Conservative leader Howard, a friend of US President George W. Bush and a staunch supporter of the US-led coalition in Iraq, had repeatedly refused to name a date for the removal of Australian troops from the country.
Iraq was a key point of difference at last November's election, which saw Howard's Liberal Party government swept from office by a centre-left Labour Party promising to bring combat soldiers home swiftly.
Liberal Party foreign affairs spokesman Andrew Robb said Sunday that Howard would have begun withdrawing soldiers this year if he had been re-elected.
"As (Australian Defence Force chief) Angus Houston said the other day, no matter who had won government, that removal was going to take place," Robb told the Australian Broadcasting Corporation.
"We had already started discussions with the Americans on that front.

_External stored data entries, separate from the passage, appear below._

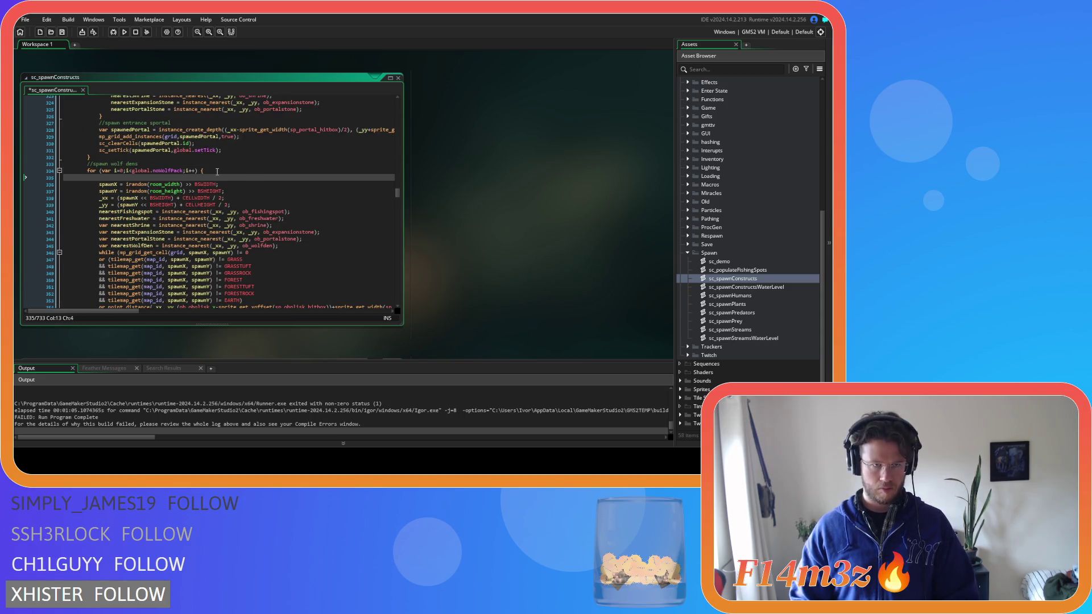
pyautogui.write('show_debug_message("Attempting to spawn Wolf Den.");')
pyautogui.press('ctrl+s')
# Step: Swap the old foxhole debug comment for the Foxhole spawn debug message in the foxholes loop, and save
pyautogui.scroll(-10, 216, 171)
pyautogui.scroll(-11, 253, 210)
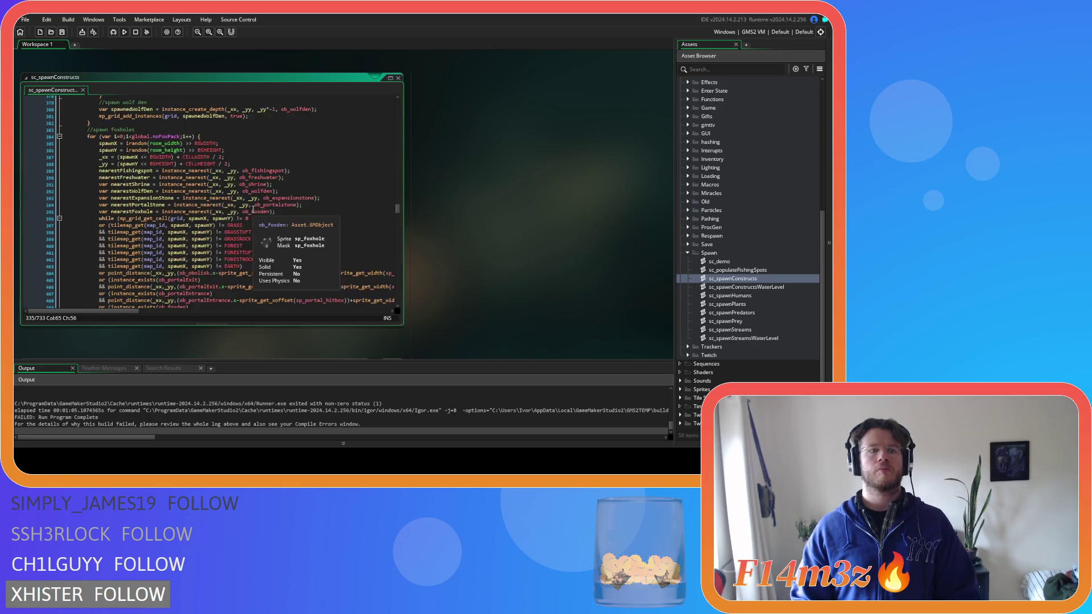
pyautogui.scroll(-11, 253, 210)
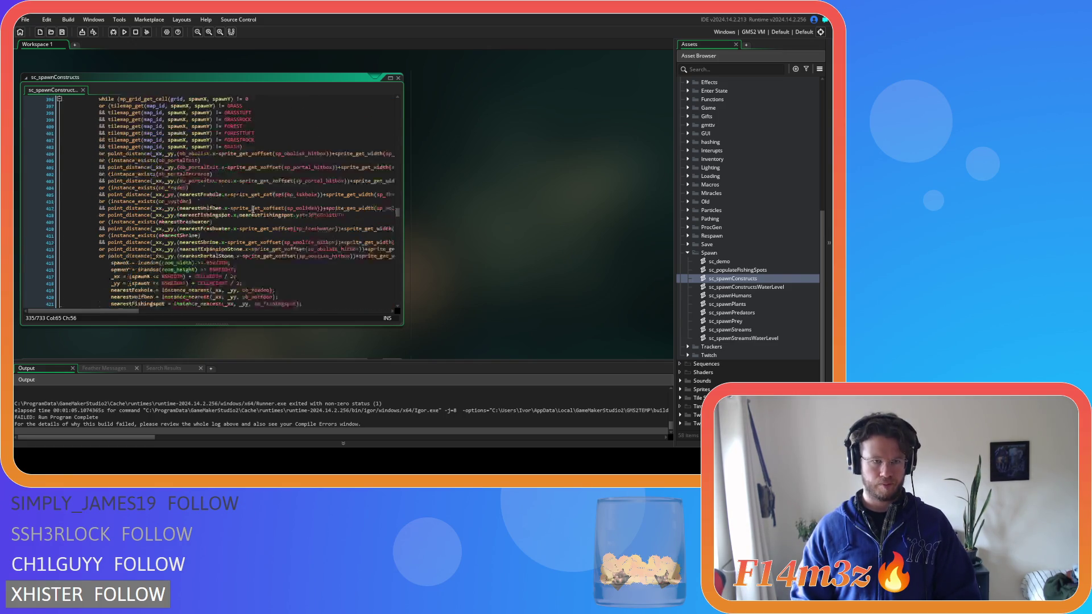
pyautogui.moveTo(264, 173); pyautogui.dragTo(57, 179)
pyautogui.press('BackSpace')
pyautogui.press('BackSpace')
pyautogui.press('BackSpace')
pyautogui.scroll(16, 125, 187)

"In August last year, and during the campaign, John Howard quite explicitly - and (then foreign minister) Alexander Downer explicitly - talked about (how) a time would come this year when we would start to replace combat troops with training troops."

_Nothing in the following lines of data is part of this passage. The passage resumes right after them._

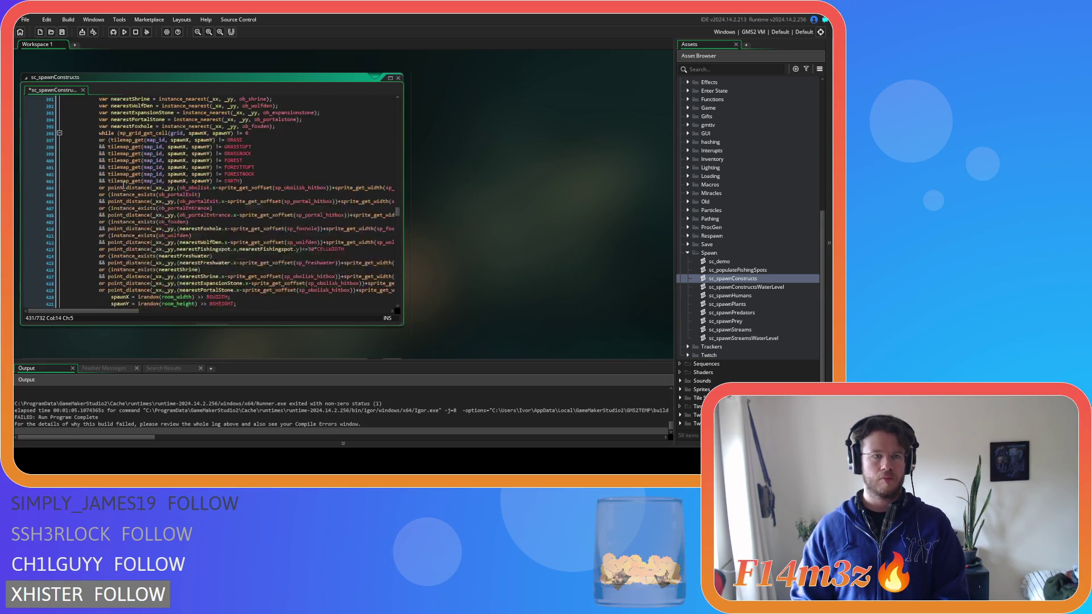
pyautogui.click(217, 187)
pyautogui.press('Return')
pyautogui.press('ctrl+v')
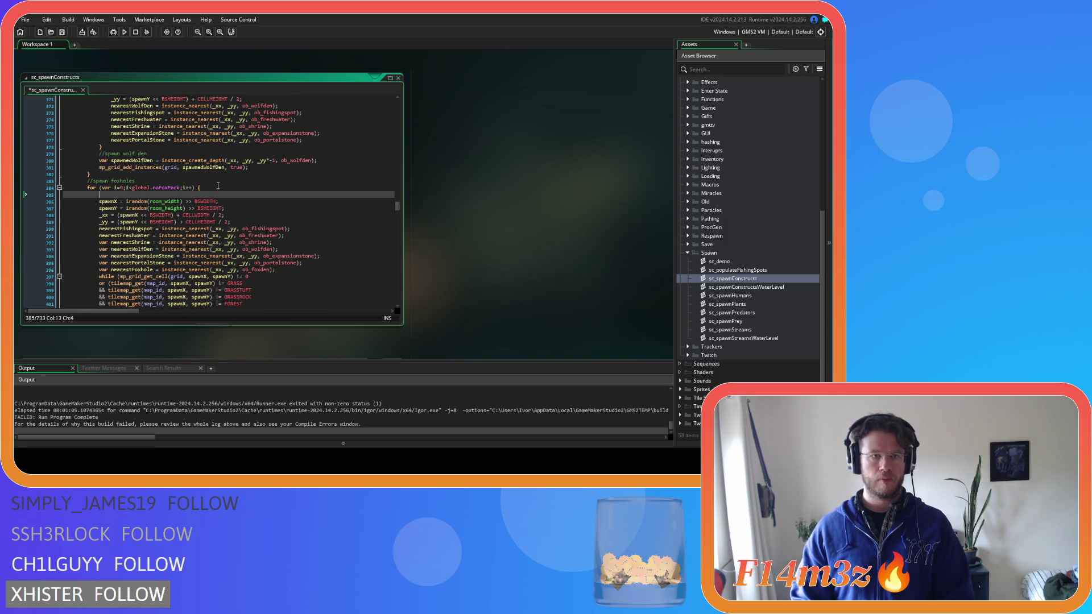
pyautogui.press('ctrl+s')
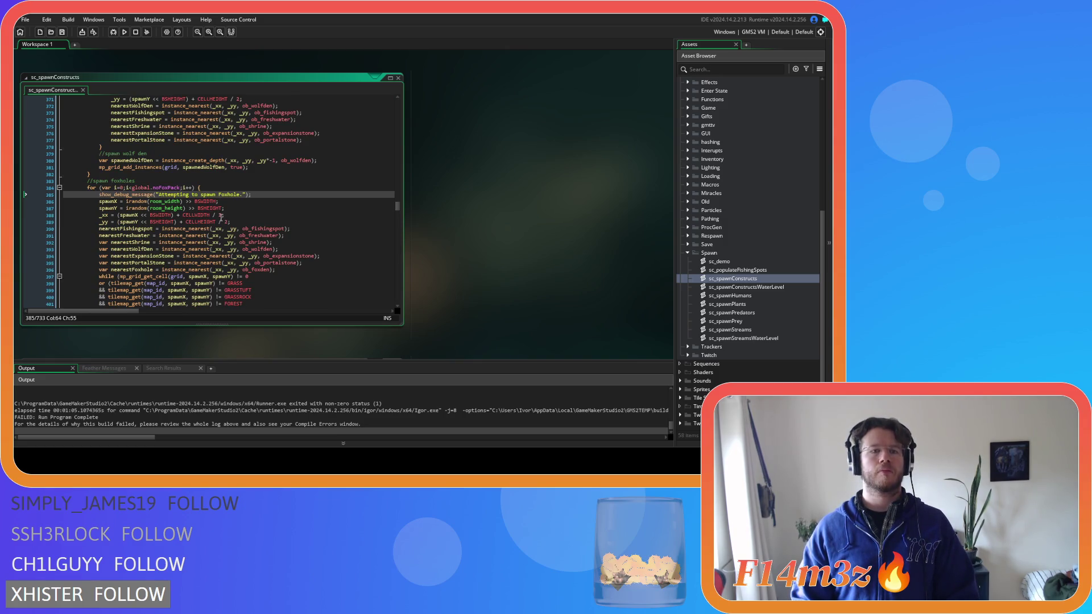
# Step: Replace the commented deer herd debug line with the Deer Herd debug message, tidy the spacing, and save
pyautogui.scroll(-19, 220, 217)
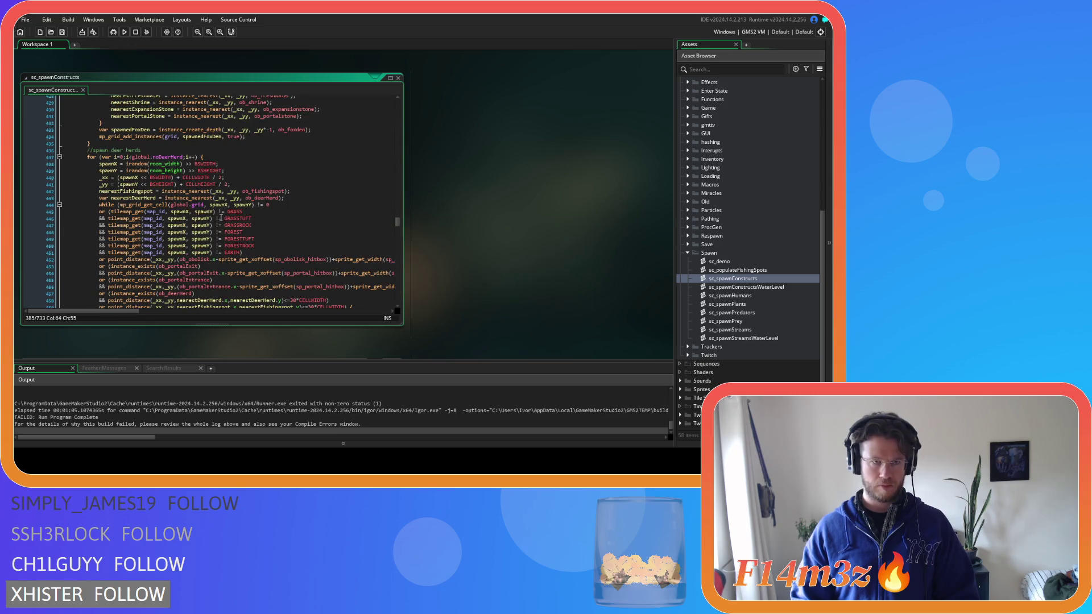
pyautogui.scroll(-8, 220, 217)
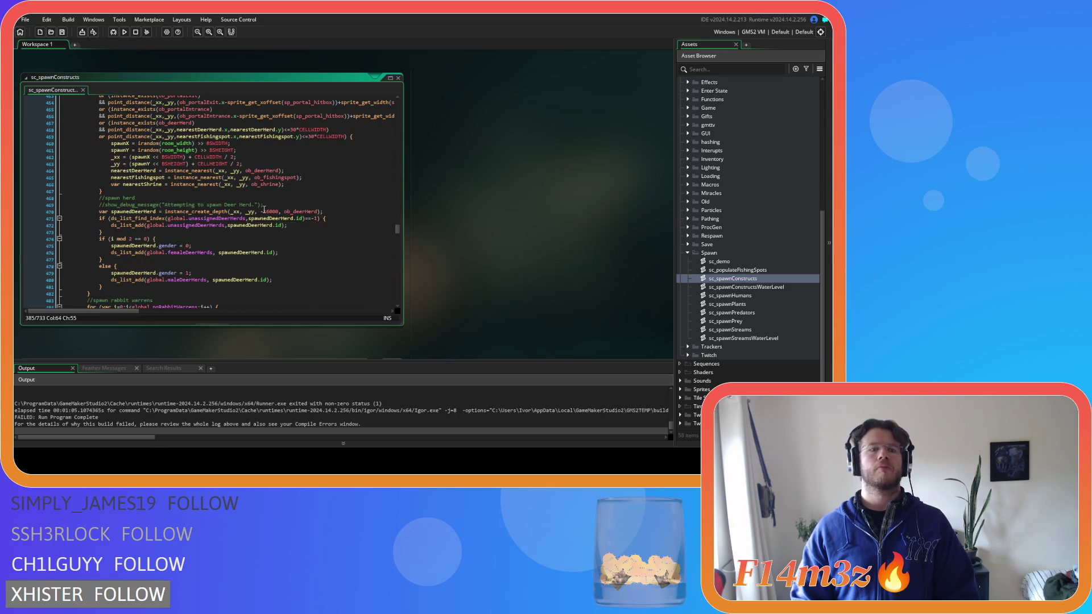
pyautogui.moveTo(263, 205); pyautogui.dragTo(66, 207)
pyautogui.press('BackSpace')
pyautogui.press('BackSpace')
pyautogui.press('BackSpace')
pyautogui.scroll(12, 221, 222)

Although he said he supported a greater training role for Australian troops in Iraq during the campaign, during his prime ministership Howard repeatedly said the soldiers should stay until the job was done and that leaving would only boost insurgents.
In July 2007, Howard said a military source's claims that he had a secret exit plan was "absurd." Last week Air Chief Marshal Houston told a parliamentary hearing that Australian troops had completed their mission in Al-Muthanna and Dhi Qar and the pull-out would likely have occurred even without a change in government late last year.
Australia is preparing to remove its 550-strong battlegroup from southern Iraq by the middle of the year.
It will still have about 1,000 military personnel in and around Iraq, including a 110-strong security detachment in Baghdad, and personnel for Hercules and Orion aircraft based outside Iraq and a warship in the Gulf. The US and UK are also preparing to reduce troop numbers in the months ahead.